The C 2018 standard specifies the behavior of printf
in clause 7.21.6.3, in which paragraph 2 says “The printf
function is equivalent to fprintf
with the argument stdout
interposed before the arguments to printf
.”
The standard specifies the behavior of fprintf
in 7.21.6.1, which tells us the second argument (the first argument of printf
) is a format string and that it may contain various conversion specifications introduced by the character “%”. Thus, in printf("hello", "hi")
, "hello"
is a format string with no conversion specifications. In this case, paragraph 2 tells us what happens:
If the format is exhausted [fully processed] while arguments remain, the excess arguments are evaluated (as always) but are otherwise ignored.
Thus, in printf("hello", "hi")
, "hi"
is ignored, and "hello"
is a format string that contains only ordinary characters, which are copied to the output stream per paragraph 3.
The compiler warns about printf("hello", "hi")
because it is able to see that this call contains an excess argument because the format string does not contain a conversion specification for it.

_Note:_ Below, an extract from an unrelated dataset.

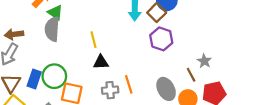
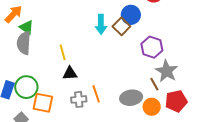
purple hexagon: (161, 39) -> (152, 47), moved
gray star: (204, 61) -> (167, 71), size x1.6
gray ellipse: (166, 89) -> (131, 98), turned -70

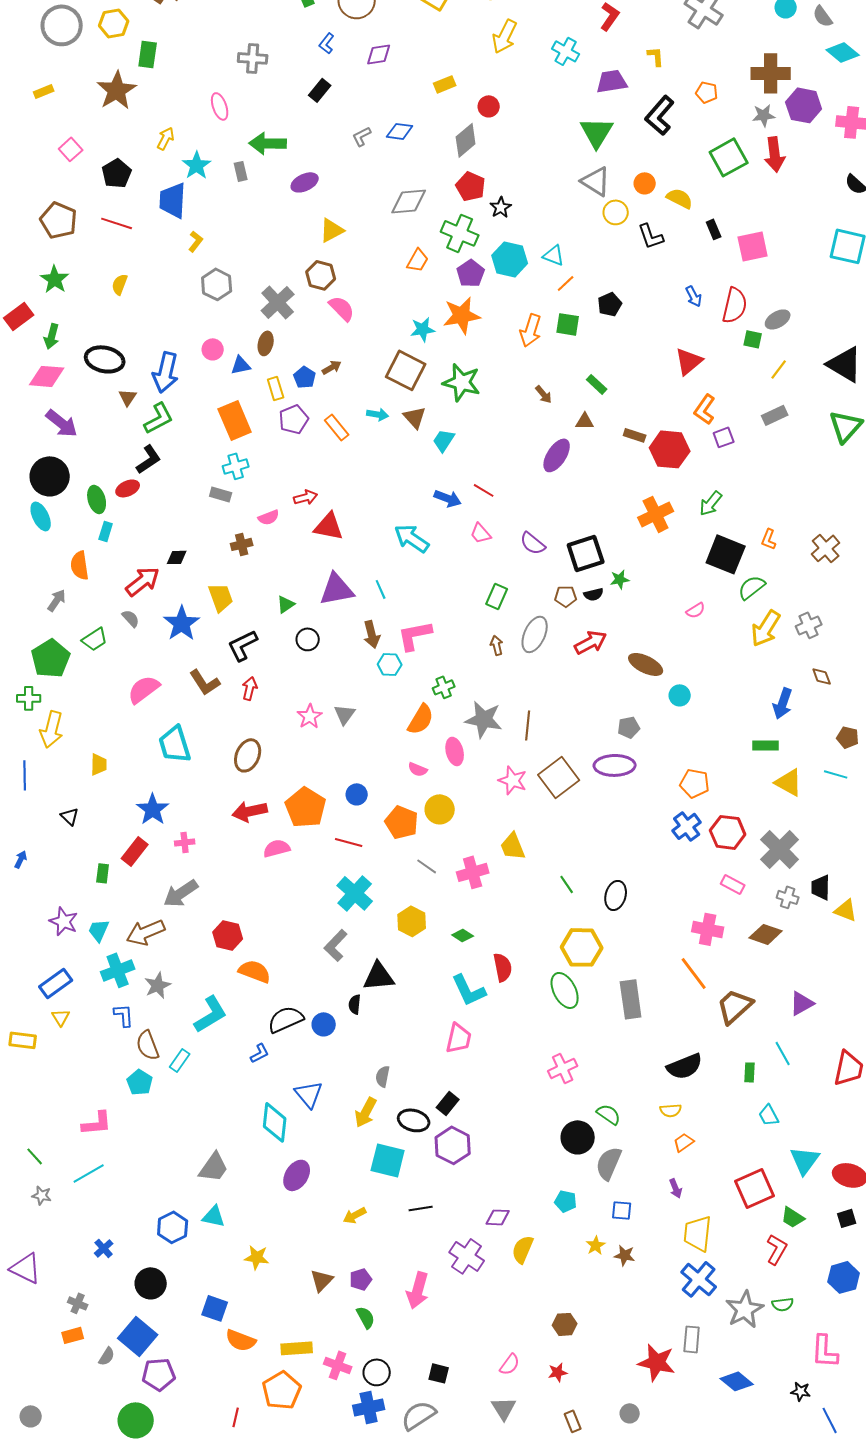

Your compiler does not warn about printf(s1,s2);
because it does not analyze what s1
will contain during this call. This sort of analysis is not impossible in this situation, but situations like this are rare: When a programmer uses a pointer to a string as the format string for printf
, it is usually a string or pointer that is computed, constructed, or selected during program execution, and the manner of this computation is often beyond the ability of a compiler to analyze. Situations where the pointer is clearly a pointer to a fixed string are rare, since they are not frequently useful, so presumably compiler implementors have not found it valuable to implement the code necessary for the compiler to handle these situations.